Fate of the fountain
A fountain built at a pivotal moment in the capital city’s history is slated for demolition. Can history fans in Sacramento save it?
In 1927, newspapers were heralding Charles Lindbergh’s groundbreaking solo flight across the Atlantic, The Jazz Singer was the first motion picture with sound and President Calvin Coolidge announced he wasn’t running for a second term because a decade in Washington, D.C. was “too long.”
And in Sacramento that year, in an open courtyard between Ninth and 10th streets, a stone and tile fountain was unveiled as part of an effort to make sure the city remained the capital of California.
That classic water spring is now slated for demolition by state officials. But the city’s diehard history lovers say that won’t happen without a fight.
According to Preservation Sacramento, the fountain was a response to a 1910 effort by San Francisco to supplant the city, then a modest agricultural hub, as the new state capital. It was no idle threat: During the Gold Rush era, California’s capital started at San Jose, then moved to Vallejo, then again to Benicia. Though a state constitutional convention in 1879 deemed Sacramento the permanent capital, by the turn of the century San Francisco was in an alarmingly good position to swipe that honor. Sacramentans realized an array of offices for the growing state government were moving to the city by the Bay, mainly due to the limited size of the Capitol building.

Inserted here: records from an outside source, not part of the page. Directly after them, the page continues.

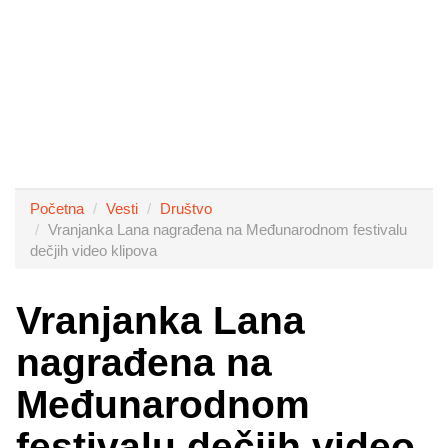
Početna
Vesti
Društvo
Vranjanka Lana nagrađena na Međunarodnom festivalu
dečjih video klipova
Vranjanka Lana
nagrađena na
Međunarodnom
festivalu dečjih video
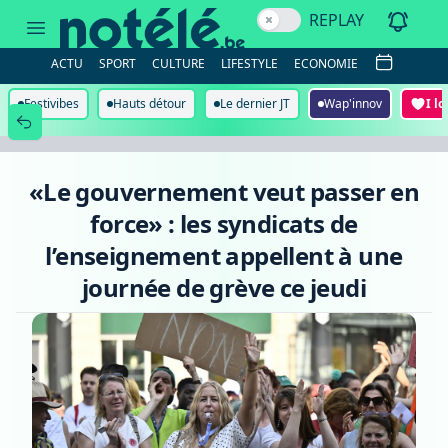
«Le
REPLAY
gouvernement
veut
passer
ACTU
SPORT
CULTURE
LIFESTYLE
ECONOMIE
en
force»
:
Festivibes
Hauts détour
Le dernier JT
Wap'innov
I l
les
syndicats
de
l’enseignement
appellent
«Le gouvernement veut passer en
à
une
force» : les syndicats de
journée
de
l’enseignement appellent à une
grève
ce
journée de grève ce jeudi
jeudi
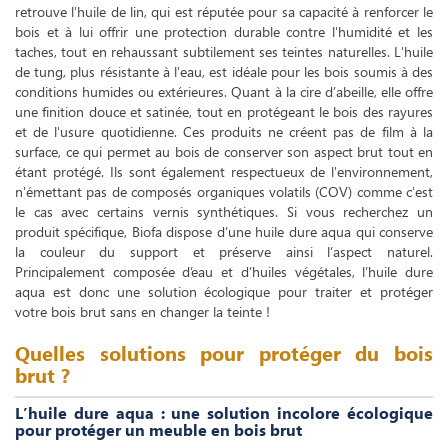
retrouve l'huile de lin, qui est réputée pour sa capacité à renforcer le
bois et à lui offrir une protection durable contre l'humidité et les
taches, tout en rehaussant subtilement ses teintes naturelles. L'huile
de tung, plus résistante à l'eau, est idéale pour les bois soumis à des
conditions humides ou extérieures. Quant à la cire d’abeille, elle offre
une finition douce et satinée, tout en protégeant le bois des rayures
et de l'usure quotidienne. Ces produits ne créent pas de film à la
surface, ce qui permet au bois de conserver son aspect brut tout en
étant protégé. Ils sont également respectueux de l'environnement,
n'émettant pas de composés organiques volatils (COV) comme c'est
le cas avec certains vernis synthétiques. Si vous recherchez un
produit spécifique, Biofa dispose d’une huile dure aqua qui conserve
la couleur du support et préserve ainsi l’aspect naturel.
Principalement composée d’eau et d’huiles végétales, l’huile dure
aqua est donc une solution écologique pour traiter et protéger
votre bois brut sans en changer la teinte !
Quelles solutions pour protéger du bois
brut ?
L’huile dure aqua : une solution incolore écologique
pour protéger un meuble en bois brut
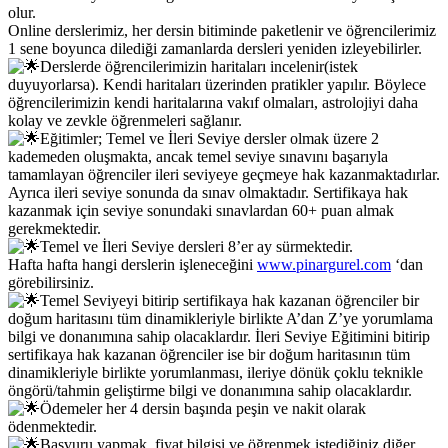
olur.
Online derslerimiz, her dersin bitiminde paketlenir ve öğrencilerimiz
1 sene boyunca dilediği zamanlarda dersleri yeniden izleyebilirler.
Derslerde öğrencilerimizin haritaları incelenir(istek
duyuyorlarsa). Kendi haritaları üzerinden pratikler yapılır. Böylece
öğrencilerimizin kendi haritalarına vakıf olmaları, astrolojiyi daha
kolay ve zevkle öğrenmeleri sağlanır.
Eğitimler; Temel ve İleri Seviye dersler olmak üzere 2
kademeden oluşmakta, ancak temel seviye sınavını başarıyla
tamamlayan öğrenciler ileri seviyeye geçmeye hak kazanmaktadırlar.
Ayrıca ileri seviye sonunda da sınav olmaktadır. Sertifikaya hak
kazanmak için seviye sonundaki sınavlardan 60+ puan almak
gerekmektedir.
Temel ve İleri Seviye dersleri 8’er ay sürmektedir.
Hafta hafta hangi derslerin işleneceğini
www.pinargurel.com
‘dan
görebilirsiniz.
Temel Seviyeyi bitirip sertifikaya hak kazanan öğrenciler bir
doğum haritasını tüm dinamikleriyle birlikte A’dan Z’ye yorumlama
bilgi ve donanımına sahip olacaklardır. İleri Seviye Eğitimini bitirip
sertifikaya hak kazanan öğrenciler ise bir doğum haritasının tüm
dinamikleriyle birlikte yorumlanması, ileriye dönük çoklu teknikle
öngörü/tahmin geliştirme bilgi ve donanımına sahip olacaklardır.
Ödemeler her 4 dersin başında peşin ve nakit olarak
ödenmektedir.
Başvuru yapmak, fiyat bilgisi ve öğrenmek istediğiniz diğer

Sacramento residents decided to head off San Francisco’s designs in 1913. Locals approved $700,000 in bonds to start the process of expanding Capitol Park, adding two new buildings for state offices and enhancing world-class aesthetics to the grounds, partly in the form of the Capitol Fountain.
For decades its swirling waterworks danced in front of the neoclassical state citadel. But in recent years, officials have neglected the fountain’s upkeep and delayed repairs.
Between 2014 and 2017, the Department of General Services made various public comments suggesting the fountain would, at some point, be restored. So when the department released the environmental impact report for its new restoration of the Jesse M. Unruh Building in late July, members of Preservation Sacramento were shocked to see that the project proposed removing the fountain entirely.
The EIR states the fountain “has been nonoperational since 2010 and is deteriorating.” It adds, “There are issues with electrical shortages in the fountain’s lighting, failure of mechanical equipment, leaks in the fountain bowl and associated valves, and possible drain collapse.”
Luree Steston of Preservation Sacramento notes that the EIR makes no mention of why those issues can’t be repaired as part of the broader restoration slated for the grounds.
“They don’t justify why it has to be removed,” Steston said. While her organization only learned of the planned demolition a week before the Aug. 30 deadline for public comment, it was able to get more than 100 protests submitted.
“Right now, we’re trying to get the word out with the public and hoping our legislators will save it,” Steston said.
One lawmaker who’s already taken notice is Assemblyman Kevin McCarty of Sacramento. On Oct. 1, McCarty wrote a letter to Department of General Services Director Daniel Kim asking that the process to remove the fountain be halted. Among McCarty’s reasons were a number of apparent inconsistencies within the EIR.
“I share the concerns expressed by numerous constituents and would like to understand DGS’s rationale for proposing demolition of the fountain,” McCarty wrote. He also questioned whether the fountain was in as bad shape as the EIR implies. “These issues appear to be minimal and easily corrected,” he noted.
But the Department of General Services says that’s not the case. Its public information officer Jennifer Lida told SN&R that, while the fountain’s demolition is still being reviewed, her department has found it to be basically irreparable.
“The Department of General Services worked with multiple qualified vendors that reached the same conclusion,” Lida wrote via email.
Still, Milford Wayne Donaldson, chairman of the Advisory Council on Historic Preservation and a 45-year restoration architect, doesn’t think that the Capitol Fountain is a lost cause. In 2011, Donaldson was called upon to restore San Diego’s Horton Park Plaza Fountain, which dates to 1909 and was the first electric fountain west of the Mississippi. Before Donaldson pulled off that rehab, public officials had been sparring over whether the fountain was fixable. Some thought it needed to make way for progress.
“We had a very similar situation back then, and that fountain had become a symbol for the citizens of San Diego,” Donaldson recalled. “They wanted to demolish it. … But when we flipped the switch to bring it back to life, we had four or five thousand people standing there, cheering.”
Donaldson believes Sacramento could have a similar moment if state officials put the brakes on their plans.
“There is no reason why the Capitol Fountain can’t be restored, they just need the right expert,” Donaldson said. “I hope GSA does the right thing. … Political leadership is key to all of this. Preservation is politics.”